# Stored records
Segment Open

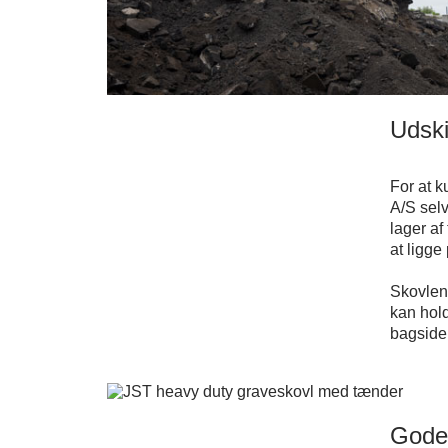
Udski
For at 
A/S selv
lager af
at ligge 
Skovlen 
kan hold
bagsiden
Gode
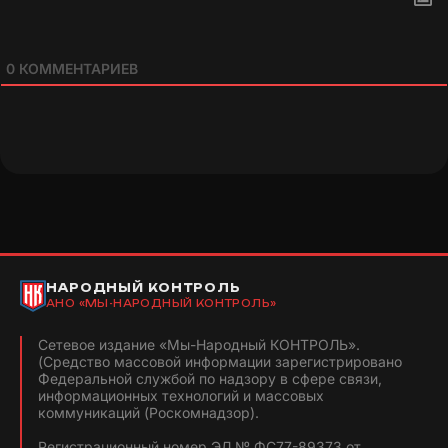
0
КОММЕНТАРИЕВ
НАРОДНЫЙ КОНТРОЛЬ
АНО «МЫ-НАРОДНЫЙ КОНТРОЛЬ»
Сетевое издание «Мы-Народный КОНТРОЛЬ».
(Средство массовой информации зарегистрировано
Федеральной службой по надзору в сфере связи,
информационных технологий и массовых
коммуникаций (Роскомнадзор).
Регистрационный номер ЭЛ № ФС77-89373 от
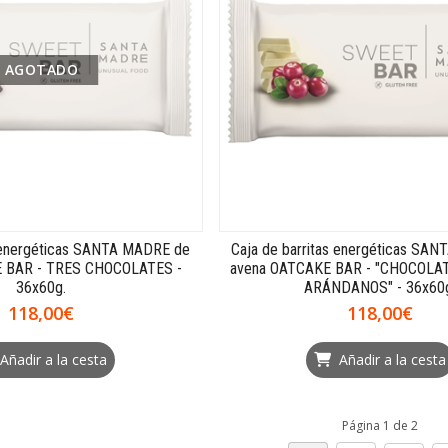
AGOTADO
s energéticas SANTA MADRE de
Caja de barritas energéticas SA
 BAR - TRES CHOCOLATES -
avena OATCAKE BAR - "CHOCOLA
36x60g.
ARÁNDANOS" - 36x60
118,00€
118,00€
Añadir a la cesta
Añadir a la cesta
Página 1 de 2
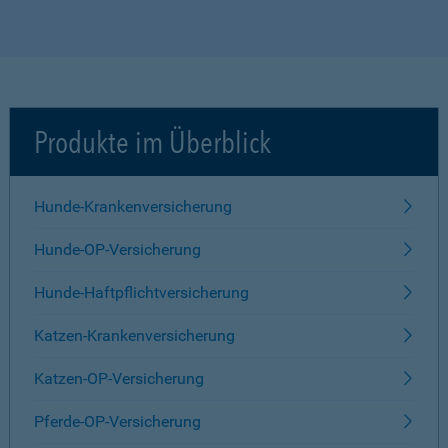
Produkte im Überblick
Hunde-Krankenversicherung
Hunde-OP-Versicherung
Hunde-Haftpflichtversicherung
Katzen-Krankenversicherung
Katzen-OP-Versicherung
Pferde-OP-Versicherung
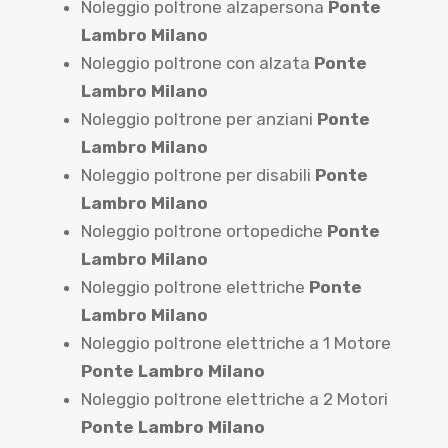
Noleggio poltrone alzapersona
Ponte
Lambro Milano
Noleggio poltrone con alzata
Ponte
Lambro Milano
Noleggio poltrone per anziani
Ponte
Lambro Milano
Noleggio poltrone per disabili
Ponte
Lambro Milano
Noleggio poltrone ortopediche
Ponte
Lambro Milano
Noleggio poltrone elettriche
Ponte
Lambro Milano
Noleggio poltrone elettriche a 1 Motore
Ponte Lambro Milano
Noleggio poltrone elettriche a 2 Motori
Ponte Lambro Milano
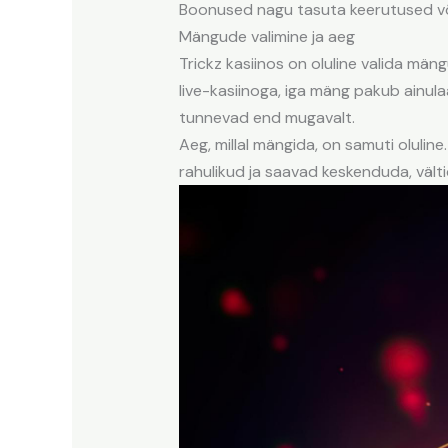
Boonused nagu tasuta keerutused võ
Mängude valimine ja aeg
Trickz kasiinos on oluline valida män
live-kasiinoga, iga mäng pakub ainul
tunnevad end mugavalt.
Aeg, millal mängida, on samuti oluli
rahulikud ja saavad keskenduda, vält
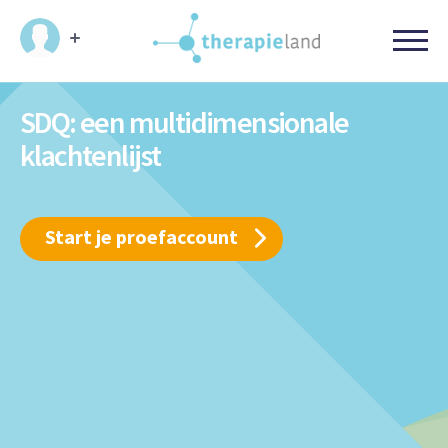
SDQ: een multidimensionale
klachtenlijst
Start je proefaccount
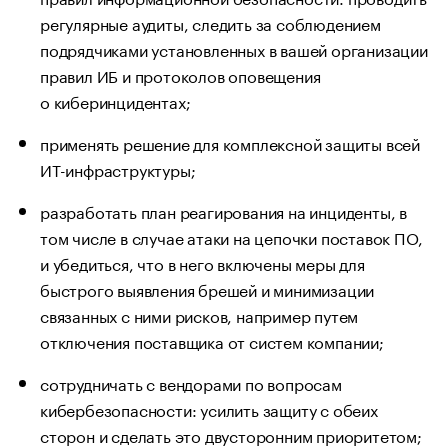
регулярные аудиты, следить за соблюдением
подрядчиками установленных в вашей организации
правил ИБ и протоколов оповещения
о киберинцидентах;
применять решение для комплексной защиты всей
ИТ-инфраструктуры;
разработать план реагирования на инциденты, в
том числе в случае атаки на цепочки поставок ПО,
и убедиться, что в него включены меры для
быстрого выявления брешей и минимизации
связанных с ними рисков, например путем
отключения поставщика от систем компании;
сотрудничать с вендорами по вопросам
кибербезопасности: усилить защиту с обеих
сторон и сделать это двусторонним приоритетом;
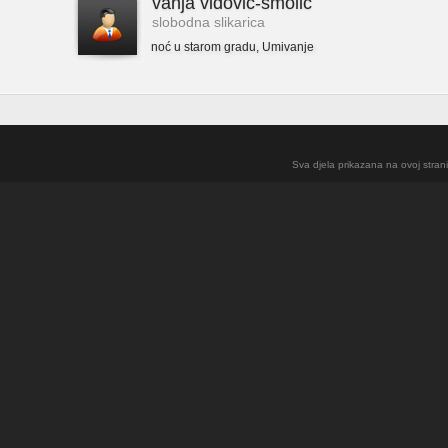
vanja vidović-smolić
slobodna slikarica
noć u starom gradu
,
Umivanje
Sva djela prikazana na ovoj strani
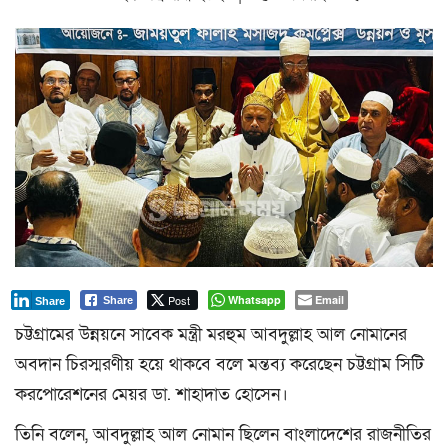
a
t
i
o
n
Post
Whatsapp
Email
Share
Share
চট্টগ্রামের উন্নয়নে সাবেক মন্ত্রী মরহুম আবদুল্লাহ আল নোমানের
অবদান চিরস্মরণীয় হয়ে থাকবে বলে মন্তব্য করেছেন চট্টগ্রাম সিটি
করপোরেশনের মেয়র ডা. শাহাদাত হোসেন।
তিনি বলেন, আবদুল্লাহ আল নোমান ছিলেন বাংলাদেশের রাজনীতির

Segment Closed

# Problem requirements
Copy every row above word for word, leaving out the pictures.

# Exercise solution
Udski
For at 
A/S selv
lager af
at ligge 
Skovlen 
kan hold
bagsiden
Gode
0
КОММЕНТАРИЕВ
НАРОДНЫЙ КОНТРОЛЬ
АНО «МЫ-НАРОДНЫЙ КОНТРОЛЬ»
Сетевое издание «Мы-Народный КОНТРОЛЬ».
(Средство массовой информации зарегистрировано
Федеральной службой по надзору в сфере связи,
информационных технологий и массовых
коммуникаций (Роскомнадзор).
Регистрационный номер ЭЛ № ФС77-89373 от
AGOTADO
s energéticas SANTA MADRE de
Caja de barritas energéticas SA
 BAR - TRES CHOCOLATES -
avena OATCAKE BAR - "CHOCOLA
36x60g.
ARÁNDANOS" - 36x60
118,00€
118,00€
Añadir a la cesta
Añadir a la cesta
Página 1 de 2
Produkte im Überblick
Hunde-Krankenversicherung
Hunde-OP-Versicherung
Hunde-Haftpflichtversicherung
Katzen-Krankenversicherung
Katzen-OP-Versicherung
Pferde-OP-Versicherung
Noleggio poltrone alzapersona
Ponte
Lambro Milano
Noleggio poltrone con alzata
Ponte
Lambro Milano
Noleggio poltrone per anziani
Ponte
Lambro Milano
Noleggio poltrone per disabili
Ponte
Lambro Milano
Noleggio poltrone ortopediche
Ponte
Lambro Milano
Noleggio poltrone elettriche
Ponte
Lambro Milano
Noleggio poltrone elettriche a 1 Motore
Ponte Lambro Milano
Noleggio poltrone elettriche a 2 Motori
Ponte Lambro Milano
Boonused nagu tasuta keerutused võ
Mängude valimine ja aeg
Trickz kasiinos on oluline valida män
live-kasiinoga, iga mäng pakub ainul
tunnevad end mugavalt.
Aeg, millal mängida, on samuti oluli
rahulikud ja saavad keskenduda, vält
SDQ: een multidimensionale
klachtenlijst
Start je proefaccount
регулярные аудиты, следить за соблюдением
подрядчиками установленных в вашей организации
правил ИБ и протоколов оповещения
о киберинцидентах;
применять решение для комплексной защиты всей
ИТ-инфраструктуры;
разработать план реагирования на инциденты, в
том числе в случае атаки на цепочки поставок ПО,
и убедиться, что в него включены меры для
быстрого выявления брешей и минимизации
связанных с ними рисков, например путем
отключения поставщика от систем компании;
сотрудничать с вендорами по вопросам
кибербезопасности: усилить защиту с обеих
сторон и сделать это двусторонним приоритетом;
vanja vidović-smolić
slobodna slikarica
noć u starom gradu
,
Umivanje
Sva djela prikazana na ovoj strani
a
t
i
o
n
Post
Whatsapp
Email
Share
Share
চট্টগ্রামের উন্নয়নে সাবেক মন্ত্রী মরহুম আবদুল্লাহ আল নোমানের
অবদান চিরস্মরণীয় হয়ে থাকবে বলে মন্তব্য করেছেন চট্টগ্রাম সিটি
করপোরেশনের মেয়র ডা. শাহাদাত হোসেন।
তিনি বলেন, আবদুল্লাহ আল নোমান ছিলেন বাংলাদেশের রাজনীতির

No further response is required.